TEVI: Text-Conditioned Editing of Visual Representations via Sparse Autoencoders for Improved Vision-Language Alignment
Researchers introduce TEVI, a framework using sparse autoencoders to improve vision-language alignment in models like CLIP by selectively filtering image embeddings based on text captions. The method addresses a fundamental information imbalance where images contain more data than captions describe, demonstrating improved retrieval performance across multiple benchmarks.
TEVI addresses a critical inefficiency in vision-language models that power numerous AI applications. The core insight—that image embeddings contain substantially more information than their corresponding text descriptions—reveals why CLIP and similar models struggle with alignment. By using sparse autoencoders to decompose image embeddings into interpretable features, TEVI's masking module learns to retain only caption-relevant information, effectively filtering noise. This technical approach echoes recent trends in mechanistic interpretability research that emphasize understanding and steering neural network internals.

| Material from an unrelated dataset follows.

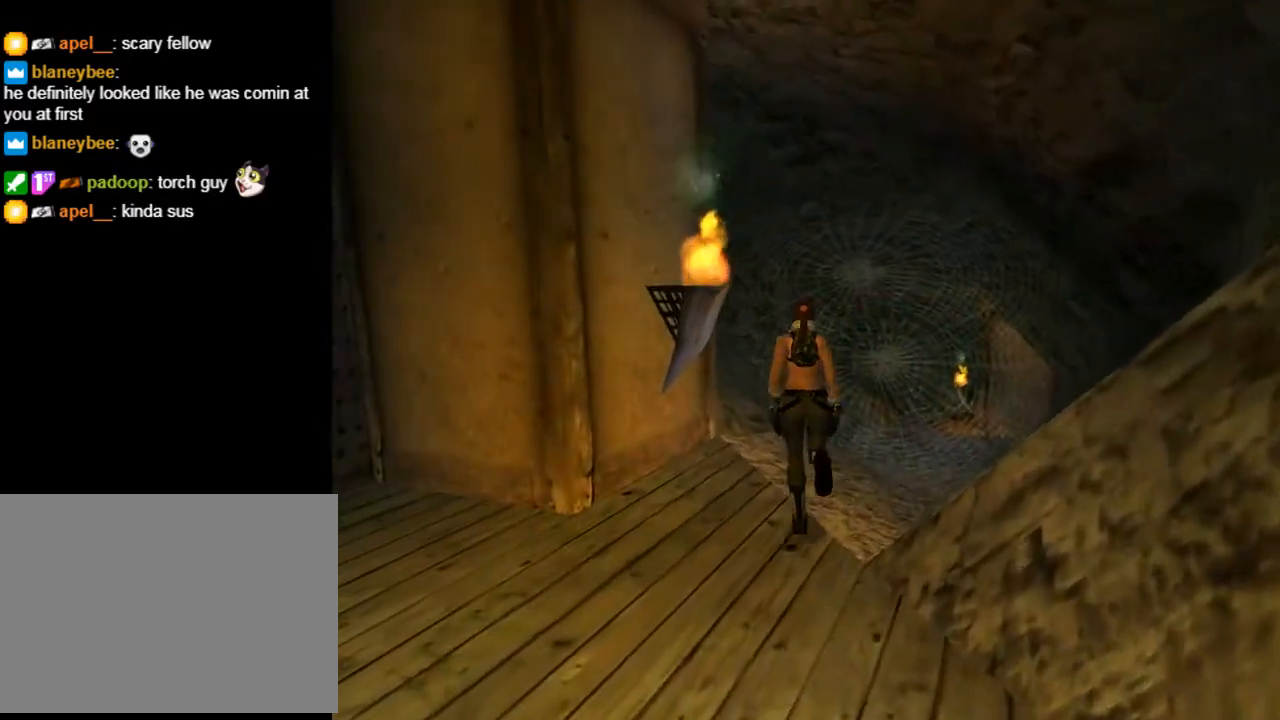
{"buttons": ["DPAD_LEFT"], "left_stick": "center", "right_stick": "center", "events": [[33, "DPAD_RIGHT", "down"], [233, "DPAD_RIGHT", "up"], [300, "DPAD_LEFT", "down"], [300, "DPAD_UP", "up"]]}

The research builds on growing recognition that embedding space quality fundamentally constrains downstream performance. Vision-language models underpin recommendation systems, semantic search, multimodal retrieval, and emerging applications in embodied AI. Poor alignment between modalities introduces systematic errors that compound across applications. TEVI's controlled experiments with synthetic captions demonstrate the mechanism works, while natural image experiments validate practical utility.
The performance improvements across diverse benchmarks—from short captions (MS COCO, Flickr) to long, detailed descriptions (IIW, DOCCI)—suggest the framework scales across caption complexity. Particularly significant are gains on richer captions, indicating TEVI captures nuanced relationships. Enhanced robustness on adversarial benchmarks (RoCOCO) implies the approach doesn't merely overfit to specific datasets.
For practitioners, this work suggests vision-language model performance has untapped headroom through better embedding alignment. The sparse autoencoder approach is architecture-agnostic, potentially applicable to newer models beyond CLIP. Future work likely focuses on scaling to larger models and exploring whether this filtering mechanism transfers across different vision-language architectures.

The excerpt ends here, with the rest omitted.